The Hunt Branch Library is back on the agenda of the Fullerton Public Library’s Board of Trustees meeting later today. Readers will recall that the Hunt, one of only two branches in the Fullerton Public Library system, was abruptly closed in 2013 after claims that the area was unsafe for library staff because of the burgeoning homeless population who had taken up residence near the railroad tracks behind the facility. The Hunt’s hours had been severely curtailed in prior months following cuts to FPL’s operating budget, resulting in a drop in patron attendance.

The Library Board of Trustees will meet in Fullerton Main Library, Library Board Room, 353 W. Commonwealth Avenue, Fullerton, CA 92832, at 5:00 p.m., Thursday, February 25. A link to their agenda can be found here:

Click to access FEBRUARY-25-Agenda.pdf

A supplementary agenda letter 16 02 25 Hunt Property Agenda Letter (2) (2) relates that the Hunt Branch was ultimately leased to neighboring Grace Ministries International (GMI) in October, 2013. GMI is using the facility, which once served the needs of neighborhood children, as an overflow space while its own offices undergo renovation, or at least that is how it was presented to the Fullerton City Council at the time of the lease approval.

The Hunt Branch Library was given to the City of Fullerton by Norton Simon, whose businesses were headquartered in the neighboring office building, now owned outright by GMI, who later added an outsized building to the campus. Both the Hunt and the original office building, now largely obscured by GMI’s giant addition, are mid-century modernist gems designed by world famous architect William Pereira. At the time of the Hunt Branch’s lease to GMI in 2013, assurances were made that the process for listing both Pereira structures for historical preservation, or at least recognition, purposes would soon begin. Two and half years later, neither building is listed with the National Register of Historic Places or enjoys any measure of protection at all.

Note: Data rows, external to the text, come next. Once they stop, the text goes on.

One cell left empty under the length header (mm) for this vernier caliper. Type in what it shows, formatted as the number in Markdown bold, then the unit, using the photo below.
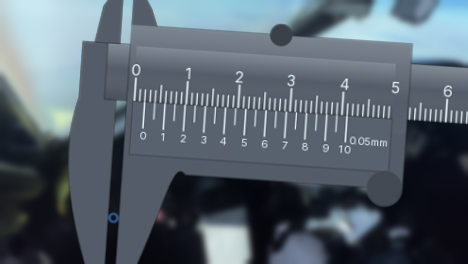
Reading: **2.0** mm
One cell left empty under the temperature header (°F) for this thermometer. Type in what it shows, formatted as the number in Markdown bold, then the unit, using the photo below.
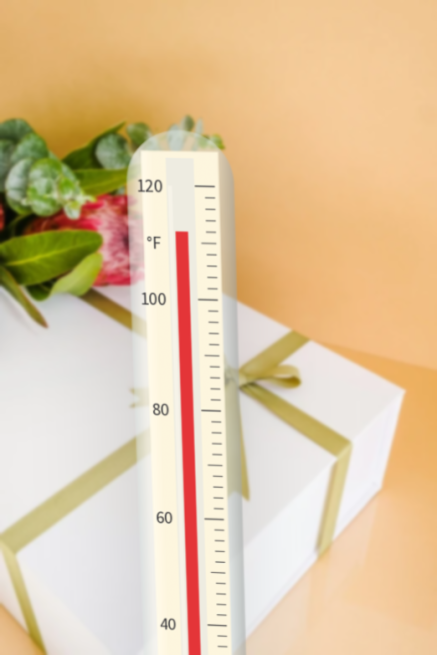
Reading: **112** °F
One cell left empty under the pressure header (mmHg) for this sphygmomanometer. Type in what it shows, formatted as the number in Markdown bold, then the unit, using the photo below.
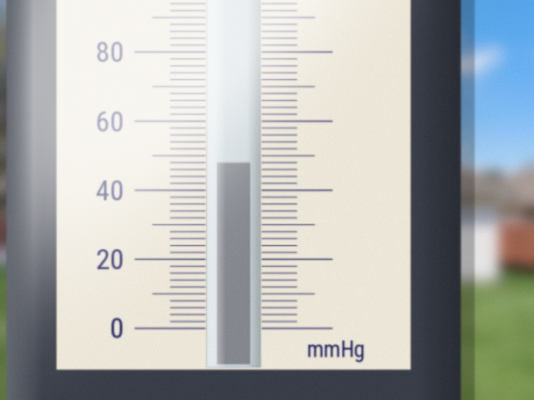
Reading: **48** mmHg
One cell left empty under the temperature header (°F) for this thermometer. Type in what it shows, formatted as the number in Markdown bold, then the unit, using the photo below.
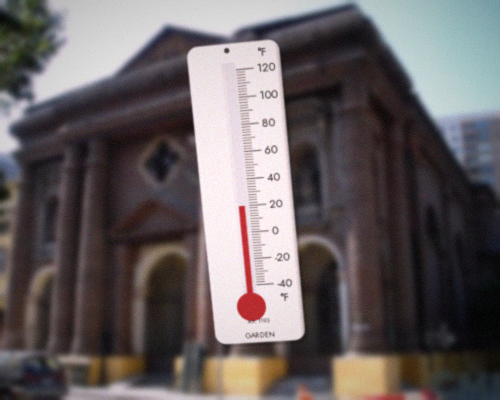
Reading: **20** °F
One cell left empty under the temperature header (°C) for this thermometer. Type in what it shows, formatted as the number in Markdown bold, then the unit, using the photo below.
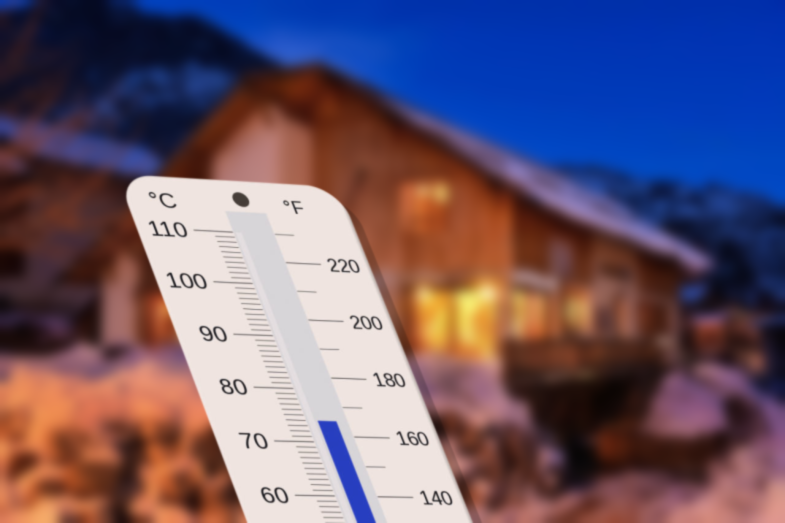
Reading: **74** °C
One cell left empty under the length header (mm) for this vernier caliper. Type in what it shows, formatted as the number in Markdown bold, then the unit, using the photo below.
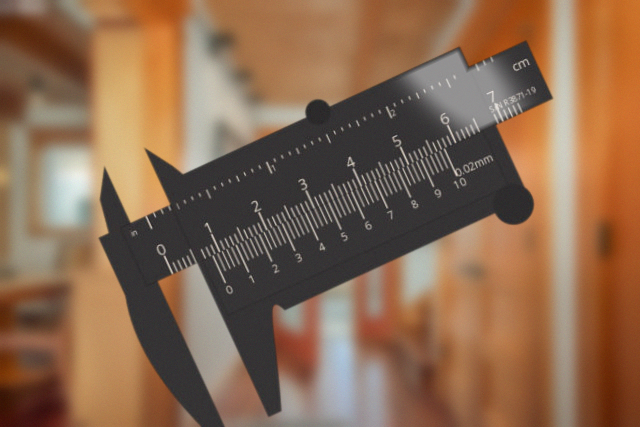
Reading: **8.5** mm
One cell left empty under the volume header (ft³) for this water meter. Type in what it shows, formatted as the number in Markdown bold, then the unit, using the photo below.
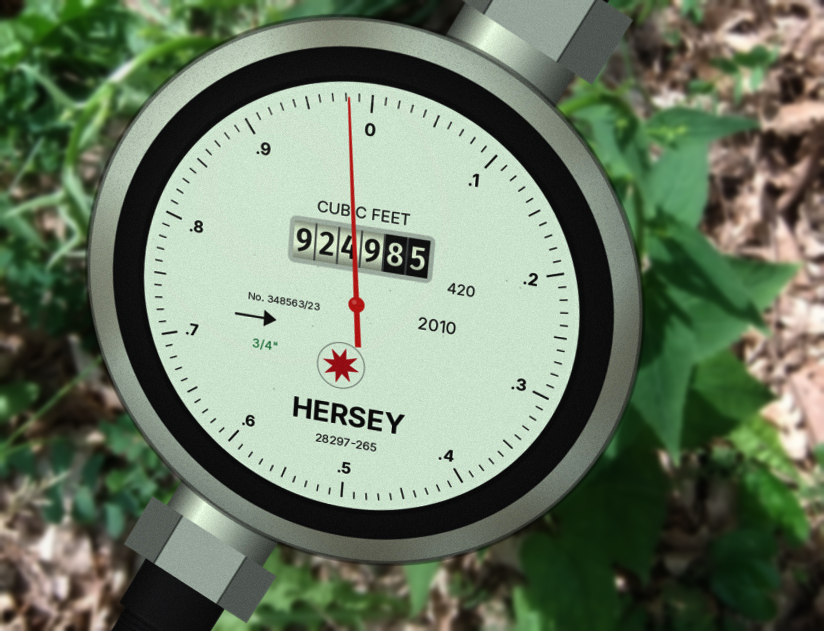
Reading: **924984.98** ft³
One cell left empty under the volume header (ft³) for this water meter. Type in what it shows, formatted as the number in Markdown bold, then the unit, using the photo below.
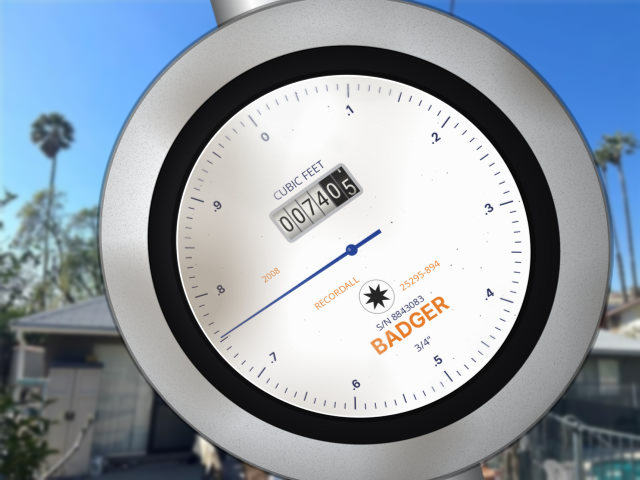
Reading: **7404.75** ft³
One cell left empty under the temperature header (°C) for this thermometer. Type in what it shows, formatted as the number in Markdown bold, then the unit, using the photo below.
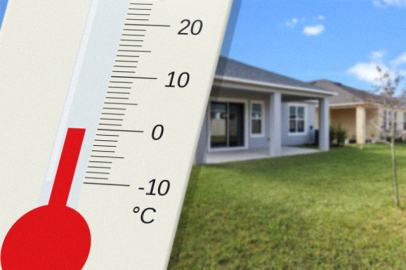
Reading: **0** °C
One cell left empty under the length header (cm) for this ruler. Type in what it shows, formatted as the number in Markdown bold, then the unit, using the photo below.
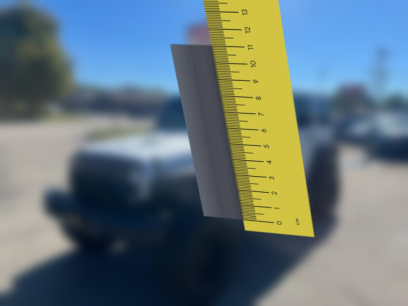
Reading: **11** cm
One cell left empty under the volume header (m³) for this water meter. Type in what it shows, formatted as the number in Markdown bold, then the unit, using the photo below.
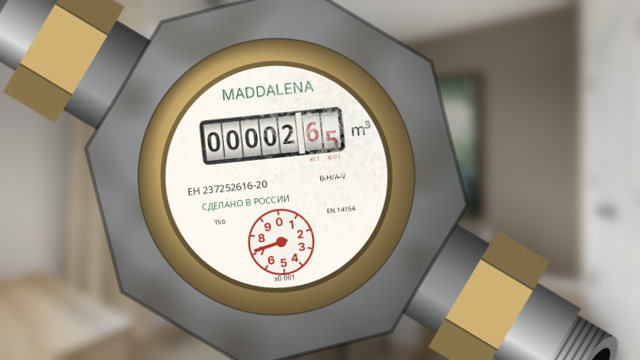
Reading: **2.647** m³
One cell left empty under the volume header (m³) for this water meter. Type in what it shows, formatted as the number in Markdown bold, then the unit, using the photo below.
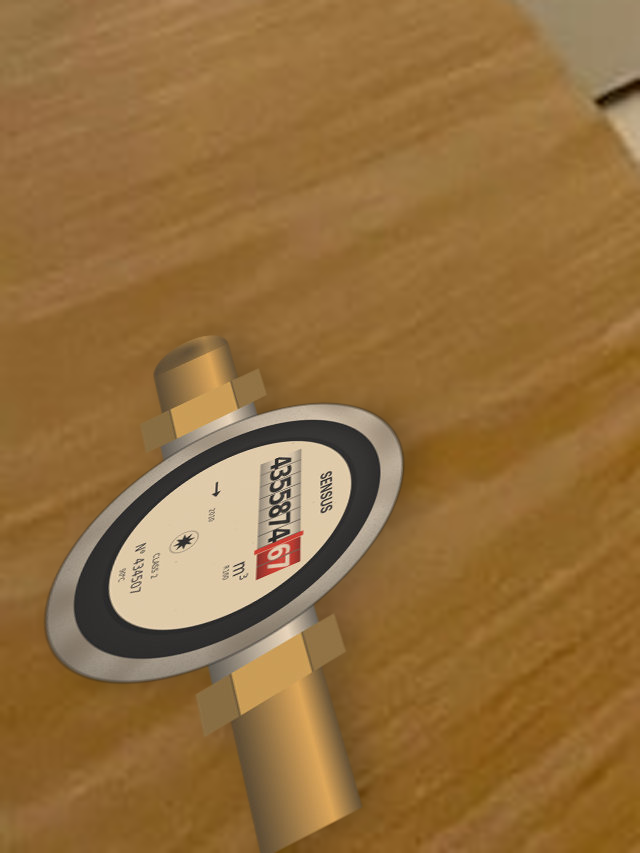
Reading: **4355874.67** m³
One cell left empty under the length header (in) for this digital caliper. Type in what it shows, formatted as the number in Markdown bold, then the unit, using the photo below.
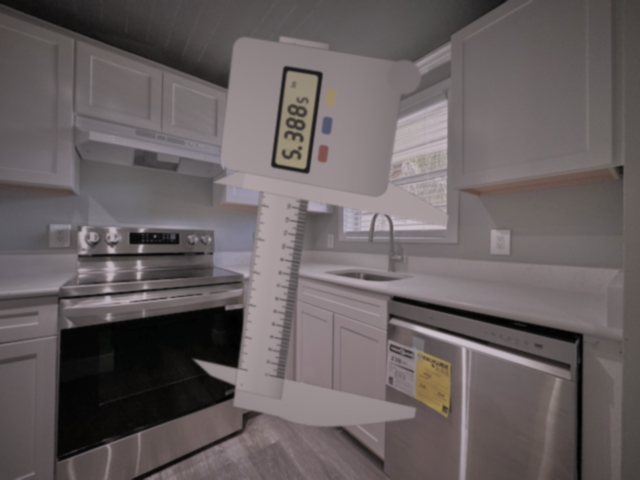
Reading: **5.3885** in
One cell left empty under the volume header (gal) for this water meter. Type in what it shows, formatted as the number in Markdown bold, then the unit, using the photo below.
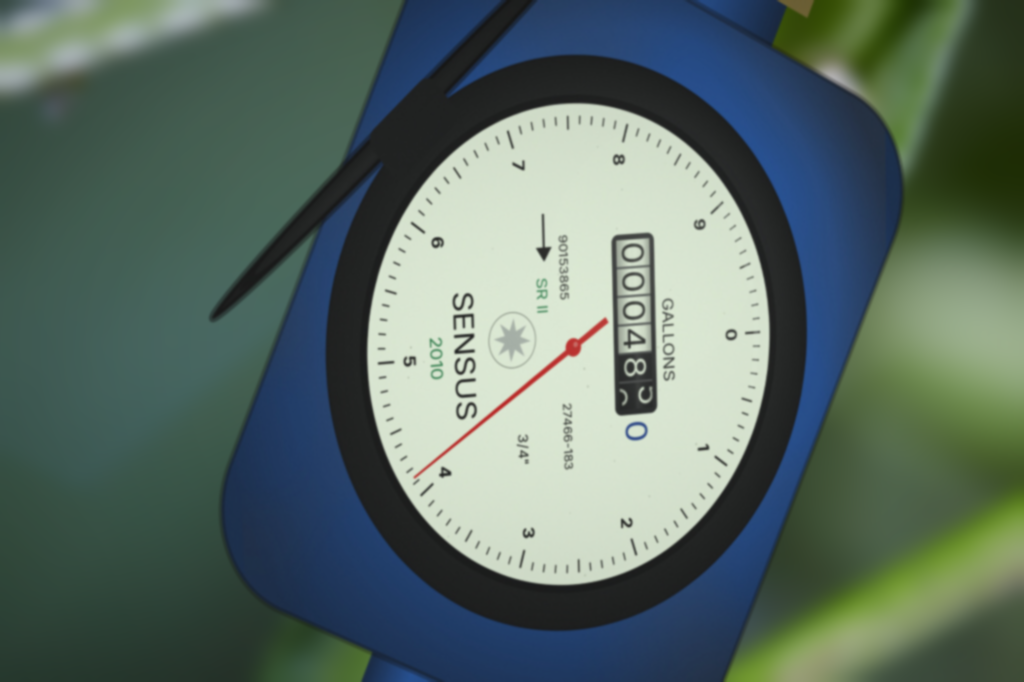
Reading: **4854.1** gal
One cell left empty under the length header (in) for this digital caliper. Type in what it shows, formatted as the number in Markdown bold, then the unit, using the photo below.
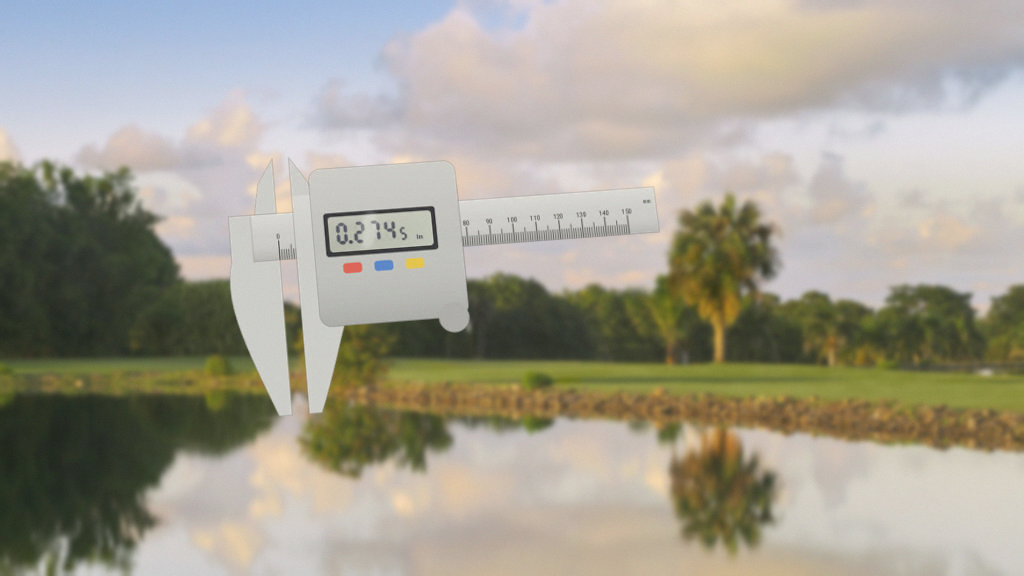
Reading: **0.2745** in
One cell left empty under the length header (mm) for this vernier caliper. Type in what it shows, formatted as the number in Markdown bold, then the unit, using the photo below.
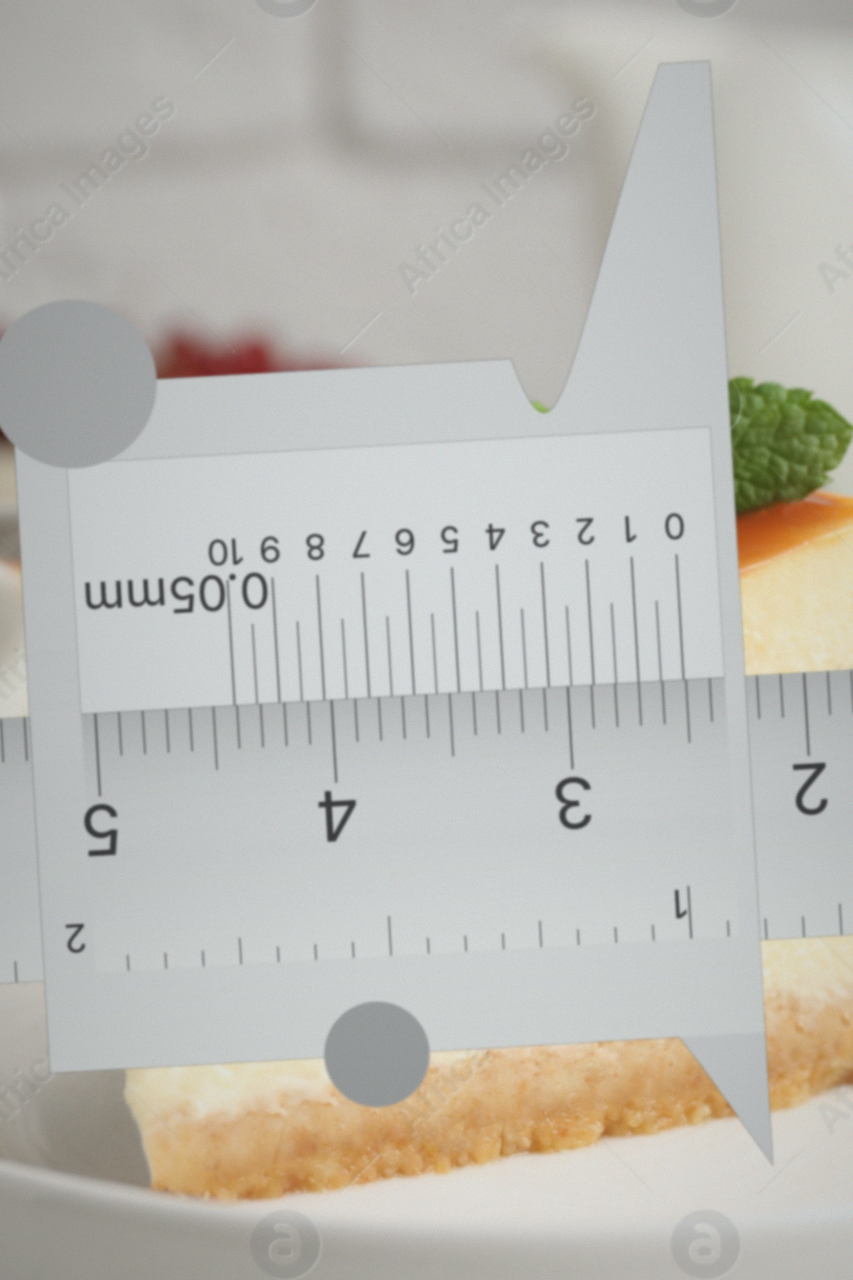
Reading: **25.1** mm
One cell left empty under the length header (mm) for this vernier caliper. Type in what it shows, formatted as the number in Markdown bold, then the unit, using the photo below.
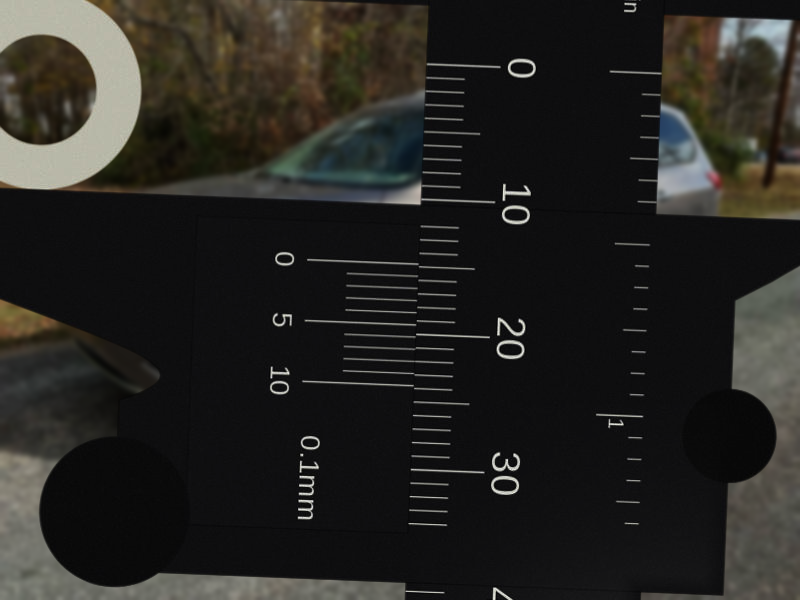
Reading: **14.8** mm
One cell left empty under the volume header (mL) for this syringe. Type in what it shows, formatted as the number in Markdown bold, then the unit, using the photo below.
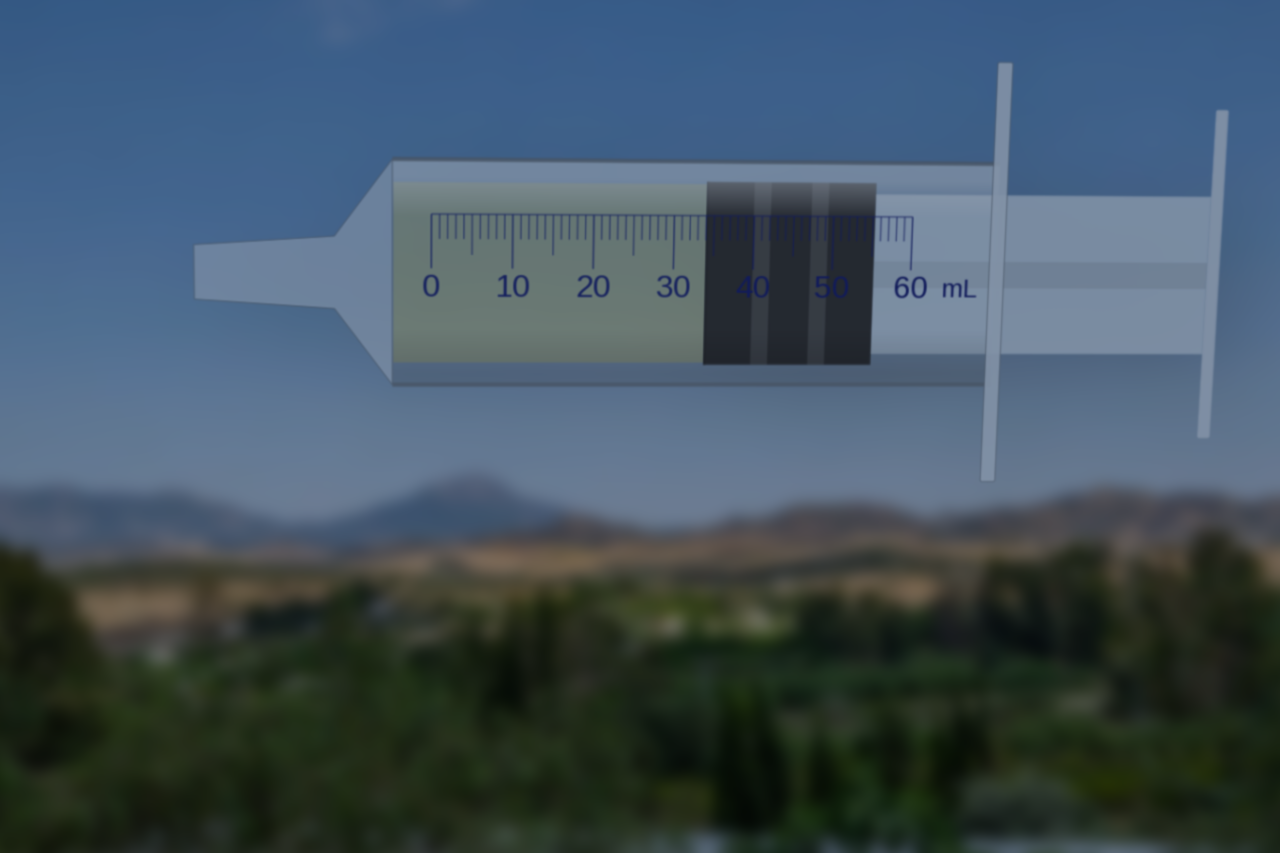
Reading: **34** mL
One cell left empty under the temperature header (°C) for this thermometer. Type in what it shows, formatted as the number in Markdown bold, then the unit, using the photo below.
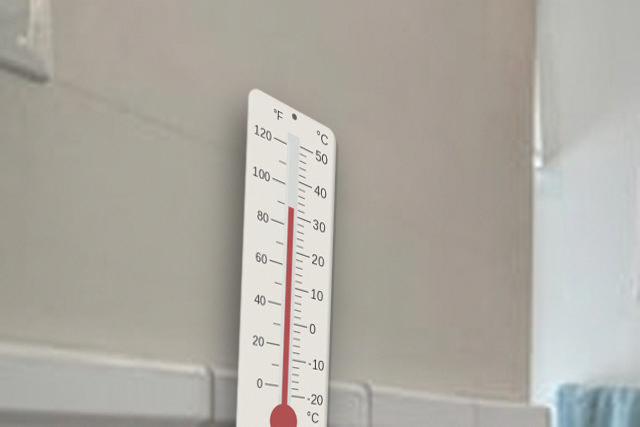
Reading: **32** °C
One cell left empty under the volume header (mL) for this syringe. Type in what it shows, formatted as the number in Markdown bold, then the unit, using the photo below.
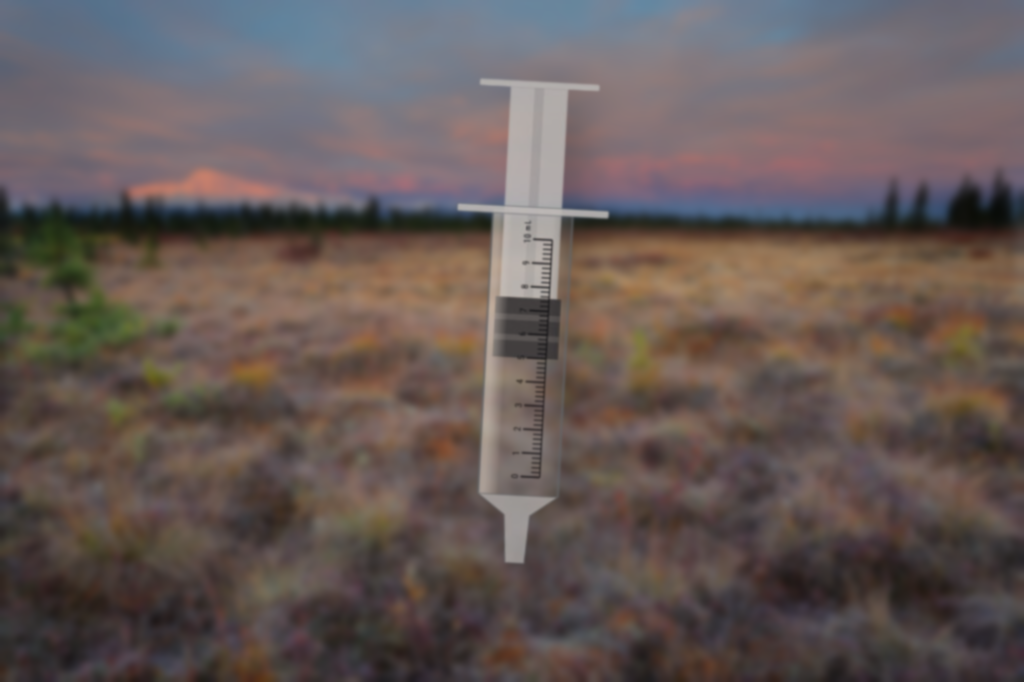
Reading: **5** mL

Now, the FPL agenda letter explains that the “term of the lease is now nearing the end of the term and we request direction for the use/disposition of the Hunt Branch Library. The lease continues on a month-to-month basis until the Library Board of Trustees and City Council provide further direction.”

In a series of posts about the Hunt Branch in 2013, The Rag expressed dismay about its closure, and some skepticism that it would ever open again as a library. (The Beginning of the End of the Hunt). Retired City Manager Chris Meyer, who now serves on the Library Board of Trustees, was good enough to write into the blog and leave this comment below the first story:

March 29, 2013 at 12:04 pm

This is not the beginning of the end for Hunt . Rather, it is the first step in getting back control of a City facility that has suffered from budget cuts, a hard to find location, a hostile, and unsafe environment, and a need for its role in the community to be redefined, and funded accordingly. The Norton Simon Foundation has released its reverter clause in the gift deed, and the facility is now unfettered by its requirement to solely be a library, which opens up a wide range of services, including a library, and media access center, and whatever the community needs. It is my belief that after the homeless issue at the branch is addressed, and the City’s budget recovers, there will be an opportunity for a renaissance of the facility, and the adjacent park. To that end the Daltons, and Fullerton Heritage will be working to add the branch, and the main building on the Grace Ministries campus to the National Register to protect these significant architectural structures designed by William Pierra (sic), as part of the City’s rich cultural history. This is not the beginning of the end, but rather the start of a new, and much more diverse role for Hunt in the southwest community.

Chris Meyer

Fullerton City Manager, Ret.

Mr. Meyer’s contention that the Hunt is hard to find is open to debate. The facility is easily reached from Valencia Ave., where many underserved children live in apartments that line the street. However, his comment does express hope that the Hunt may find a new use that serves the community. The Rag and its readers await today’s meeting to find out whether or not the Library Board of Trustees still believes the Hunt Branch will enjoy the “opportunity for a renaissance” Mr. Meyer offered, or will recommend handing it over to a church instead.